Será um quaresma e tanto, no Rio e em todo o país
A pergunta faz parte da vida em qualquer cidade turística: a quem pertence nossa metrópóle? Cada cidade vai trabalhando a equação visitante/morador, todo dia, toda hora. Não seria diferente aqui na Cidade Maravilhosa, onde o Carnaval de rua e o turismo crescem com cada ano que passa.
A resposta governamental também cresce, com um número sempre maior de banheiros portáteis e fiscais de todo tipo. O Rio estava programado para ter um policiamento de quase 50 mil homens e mulheres, praticamente o efetivo total da polícia militar.
Não sabemos ainda o número total de turistas carnavalescos, mas esperava-se um milhão, mais 9% do que em 2014. No porto, mais navios transatlânticos do que nunca, e a esperança de que os marmanjos de fora gastassem uns R$ 20 milhões, total. Os 456 blocos quer iriam para as ruas aguardavam um total de cinco milhões de foliões.
Apesar de promessas, por parte dos governantes, de maior fiscalização e atenções redobradas, parece que esse Carnaval — de rua– foi um dos mais difíceis. Recebemos turistas e renda a mais, sim, mas ganhamos o caos também. Uma associação de moradores pretende fazer um balanço do Carnaval em Ipanema ao Ministério Público, mês que vem.
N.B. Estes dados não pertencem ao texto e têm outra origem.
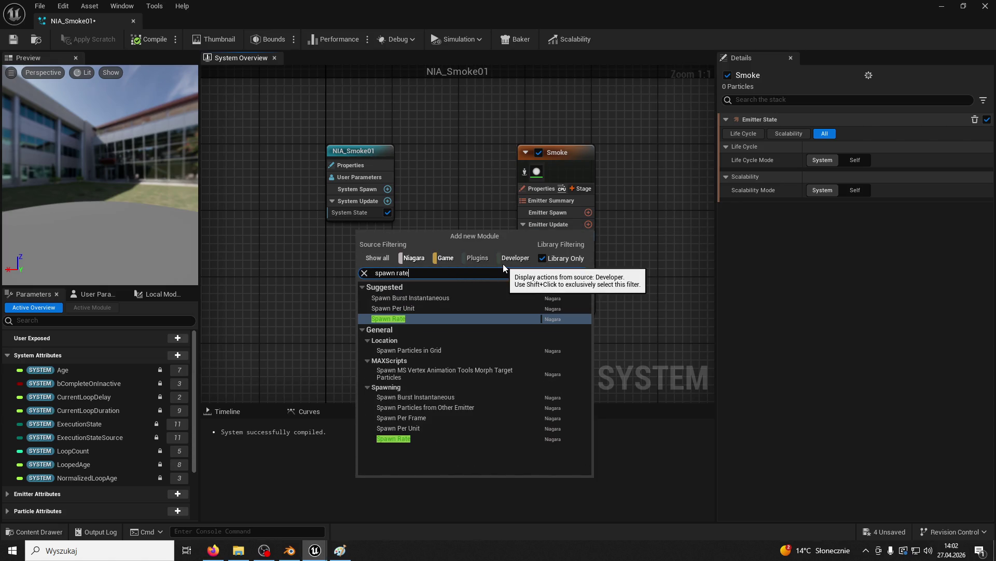
key("Return")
Há relatos de arrastões e assaltos, generalizados durante os blocos, de caos na saída da rodoviária, de acampamentos de vendedores ambulantes nas praias da Zona Sul, lixo, fedor, acidentes horríveis e o esfaqueamento mortal de um turista alemão na rua Uruguaiana, centro da cidade.
Enquanto a prefeitura requereu que a Ambev, patrocinadora do Carnaval de rua, credenciasse os ambulantes para vender a cerveja dela, coexiste a clássica informalidade brasileira. Uma filial do supermercado Zona Sul vendia exclusivamente para os credenciados; outro, bem maior, vendia, e muito, para qualquer um.

Mistura saudável: a Zona Sul também é da Zona Oeste, de onde vem o costume de se fantasiar de Clóvis, ou “bate-bola”, no Carnaval
De maneira geral, o patrocínio em si está minguando, talvez como reflexo da situação econômica do país e da região metropolitana do Rio, muito dependente no setor de petróleo em gás, que passa pela pior crise de sua existência.
Possivelmente, a dureza econômica acabe por colocar os pés dos foliões mais firmemente no chão, levando a um Carnaval mais democrático e autêntico. Pela primeira vez, neste ano, era possível comprar ingressos para um camarote, antes restrito a convidados de empresas e governos. Por outro lado, lamentam tradicionalistas, havia camarote tocando música funk, entre desfiles.
Carnaval é bom para esquecer de crises, mas é também uma ocasião para brincar com tristes realidades. Neste vídeo, uma escola de samba fictícia canta algumas verdades. É bem no espírito momesco que tenha sido produzido pela rede Globo, a mídia que mas enaltece e lucra com o Carnaval.
Muitos cariocas que ficaram na cidade durante o Carnaval perguntam se não está na hora, já que parece impossível administrar adequadamente os festejos, de diminuir ou centralizar as atividades de rua. Diante dos investimentos da Ambev e da Dream Factory, (empresa de organização de eventos qu pertence ao criador do Rock in Rio, Roberto Medina) porém, não será fácil mudar a trajetória da festa, de crescente participação, com tudo de bom e ruim que isso nos traz.
Sua blogueira confessa um certo estado rabugento, no tocante a Carnaval, neste ano. Foi impossível se esquecer da estiagem que afeta o sudeste do país, com políticos se ausentando do mais do que necessário papel de liderança e visão. Como brincar, quando logo pode acabar a água — com efeitos drásticos no quadro energético do país?
[Atualização: Para combinar com o momento, na quarta-feira de cinzas os jurados selecionaram a Beija-Flor como escola vencedora do desfile no Sambódromo: supostamente, a escola recebeu fundos do ditador do Guiné Equatorial, por meio de construtoras brasileiras que fazem obras naquele país — algumas das mesmas citadas no escándalo Lava-Jato, atualmente sob investigação.]
Uma escola de samba entendeu a seriedade da situação. Mocidade Independente de Padre Miguel fez um desfile sobre o fim do mundo. Mas não se preocupe, caro leitor: o foco do enredo, bem no estilo brasileiro de aproveitar a vida, foi o que cada um de nós faria se tivéssemos apenas mais um dia na terra.